"""

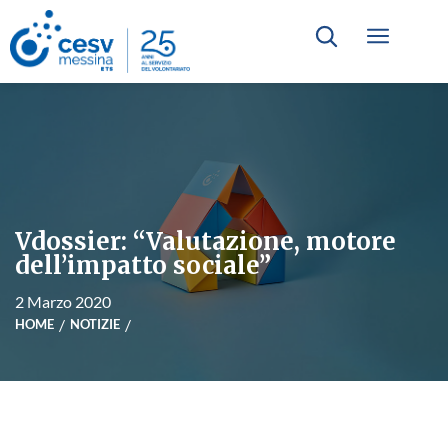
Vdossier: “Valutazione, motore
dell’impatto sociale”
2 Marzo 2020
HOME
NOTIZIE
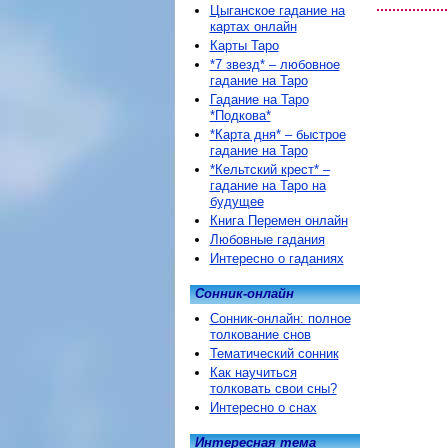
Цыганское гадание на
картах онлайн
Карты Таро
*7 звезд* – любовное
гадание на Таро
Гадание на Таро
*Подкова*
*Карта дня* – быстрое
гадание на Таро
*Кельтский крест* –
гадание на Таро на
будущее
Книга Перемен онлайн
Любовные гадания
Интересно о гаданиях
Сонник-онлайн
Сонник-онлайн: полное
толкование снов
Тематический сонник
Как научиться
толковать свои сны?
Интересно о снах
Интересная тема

"""

**About this exercise**
Repeat each record as given. No picture belongs in the copy.

**Output of the task**
Vdossier: “Valutazione, motore
dell’impatto sociale”
2 Marzo 2020
HOME
NOTIZIE
Цыганское гадание на
картах онлайн
Карты Таро
*7 звезд* – любовное
гадание на Таро
Гадание на Таро
*Подкова*
*Карта дня* – быстрое
гадание на Таро
*Кельтский крест* –
гадание на Таро на
будущее
Книга Перемен онлайн
Любовные гадания
Интересно о гаданиях
Сонник-онлайн
Сонник-онлайн: полное
толкование снов
Тематический сонник
Как научиться
толковать свои сны?
Интересно о снах
Интересная тема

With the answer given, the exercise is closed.